[PAGE TEXT]:
____
2. The battery module of claim 1, wherein at least a portion of the cable, the at least one rail, and the slider are disposed inside the battery, the battery having an opening to communicate the inside of the battery with an external environment, the connector stretching the cable from the opening and driving the slider to move from the inside of the battery toward the opening.

3. The battery module of claim 1, further comprising a spring disposed within the battery and coupled between the slider and the at least one rail, the battery having an opening to communicate the interior of the battery with an external environment, the connector stretching the cable from the opening and driving the slider from the interior of the battery toward the opening, the spring constantly driving the slider away from the opening toward the interior of the battery.

4. The battery module of claim 1, wherein the at least one rail comprises a first rail and a second rail, the slider having a first side wing and a second side wing opposite to each other, the first rail and the second rail being movably coupled, respectively.

5. The battery module of claim 4, wherein the first rail has a closed circulation path, the first wing of the slider being movably coupled to the circulation path to and from the opening of the battery and the interior of the battery.
____
[Stored items]
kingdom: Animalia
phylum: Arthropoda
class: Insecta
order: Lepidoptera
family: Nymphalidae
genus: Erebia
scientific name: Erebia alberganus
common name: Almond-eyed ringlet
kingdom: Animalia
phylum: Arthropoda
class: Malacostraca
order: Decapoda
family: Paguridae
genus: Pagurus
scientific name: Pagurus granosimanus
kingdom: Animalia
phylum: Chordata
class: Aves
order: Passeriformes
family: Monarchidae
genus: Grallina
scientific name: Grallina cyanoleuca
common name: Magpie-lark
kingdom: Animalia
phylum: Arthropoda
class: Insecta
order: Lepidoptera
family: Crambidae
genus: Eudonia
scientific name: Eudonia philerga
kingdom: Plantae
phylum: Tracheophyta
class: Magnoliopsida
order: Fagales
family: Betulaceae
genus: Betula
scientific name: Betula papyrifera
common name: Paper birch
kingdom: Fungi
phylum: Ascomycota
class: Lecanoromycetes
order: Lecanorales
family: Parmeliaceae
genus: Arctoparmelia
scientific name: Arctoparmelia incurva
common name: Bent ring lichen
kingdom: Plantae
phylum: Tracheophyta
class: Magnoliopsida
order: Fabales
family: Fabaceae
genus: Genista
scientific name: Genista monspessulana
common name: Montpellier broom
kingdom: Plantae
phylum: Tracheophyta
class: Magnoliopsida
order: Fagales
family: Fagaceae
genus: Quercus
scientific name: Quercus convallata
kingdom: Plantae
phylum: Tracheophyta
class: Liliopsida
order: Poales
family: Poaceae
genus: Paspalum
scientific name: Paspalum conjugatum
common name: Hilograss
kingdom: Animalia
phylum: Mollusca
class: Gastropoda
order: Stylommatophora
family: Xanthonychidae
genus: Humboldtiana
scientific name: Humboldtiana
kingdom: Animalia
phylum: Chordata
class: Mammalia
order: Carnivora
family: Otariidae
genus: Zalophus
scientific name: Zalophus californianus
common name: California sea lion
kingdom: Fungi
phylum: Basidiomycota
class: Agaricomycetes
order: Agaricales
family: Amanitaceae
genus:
____
[USING THE INFORMATION]:
(1) In the battery module claims, what constantly drives the slider away from the opening toward the interior of the battery?
(2) Write out the battery module claims from "3. The battery" up to and including "toward the interior of the battery.".

[RESULTS BY TASK]:
(1) The spring.

(2)
3. The battery module of claim 1, further comprising a spring disposed within the battery and coupled between the slider and the at least one rail, the battery having an opening to communicate the interior of the battery with an external environment, the connector stretching the cable from the opening and driving the slider from the interior of the battery toward the opening, the spring constantly driving the slider away from the opening toward the interior of the battery.